- [Problem to solve]
Look below for the line that contains "T-198, owner: Zara Singh -> Camila Marín", then copy it and each following line exactly, through and including the line that contains "T-213, status: Not started -> In progress".

- [Source data]
- - - - - - -

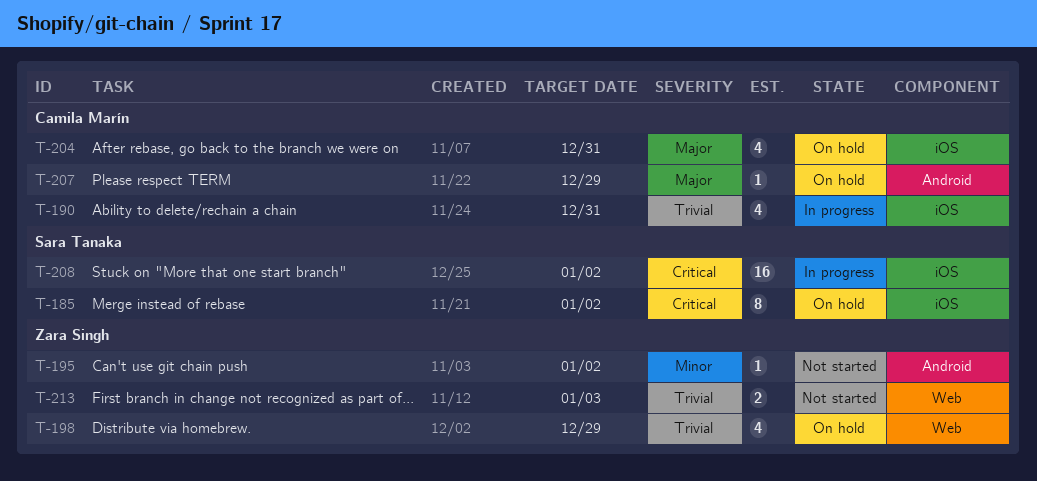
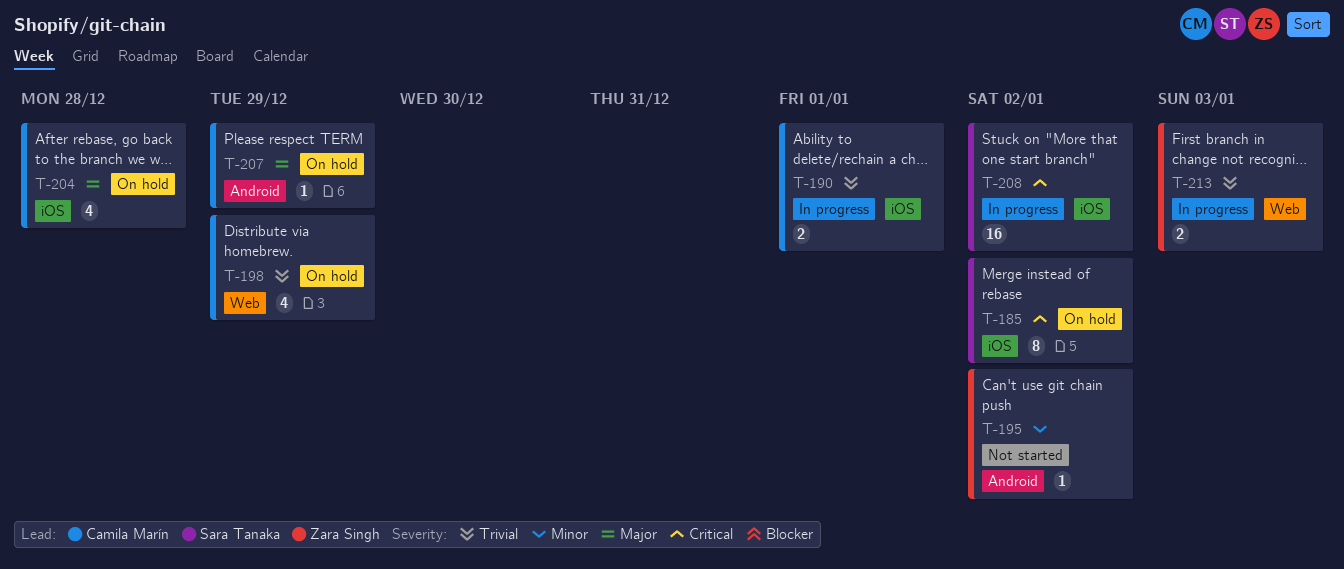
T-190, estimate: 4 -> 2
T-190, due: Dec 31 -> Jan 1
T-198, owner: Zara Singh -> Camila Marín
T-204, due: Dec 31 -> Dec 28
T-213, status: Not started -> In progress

- - - - - - -

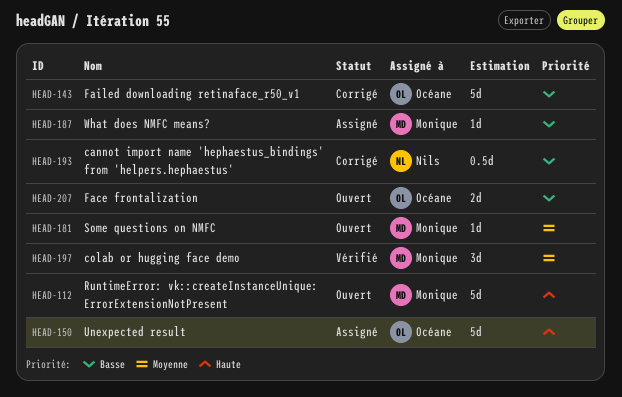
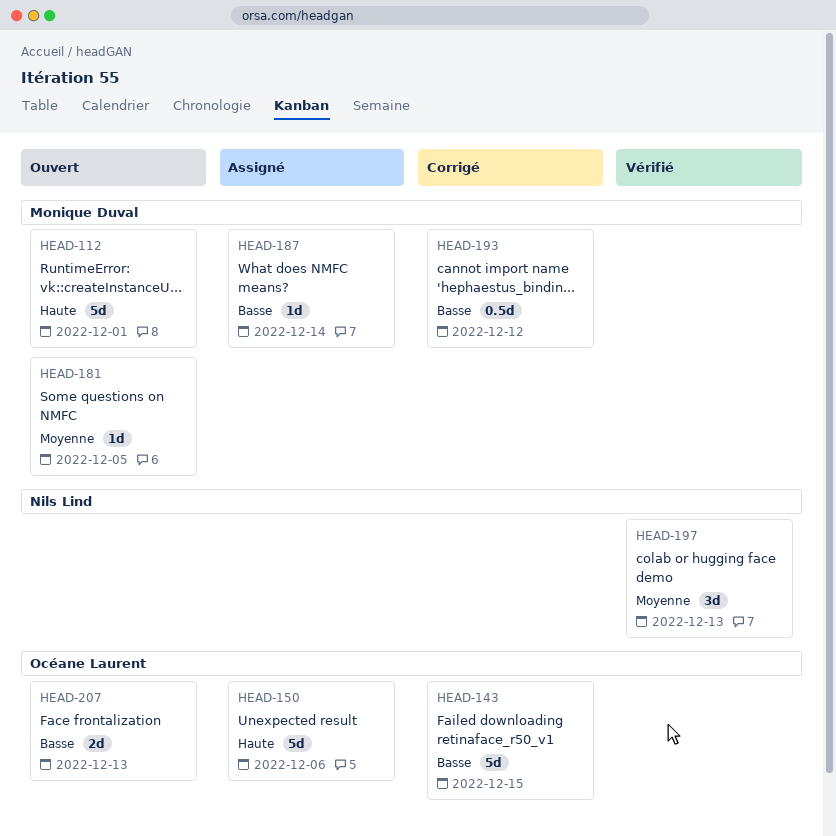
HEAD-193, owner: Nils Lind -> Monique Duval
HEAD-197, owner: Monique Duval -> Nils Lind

- - - - - - -

- [Task answer]
T-198, owner: Zara Singh -> Camila Marín
T-204, due: Dec 31 -> Dec 28
T-213, status: Not started -> In progress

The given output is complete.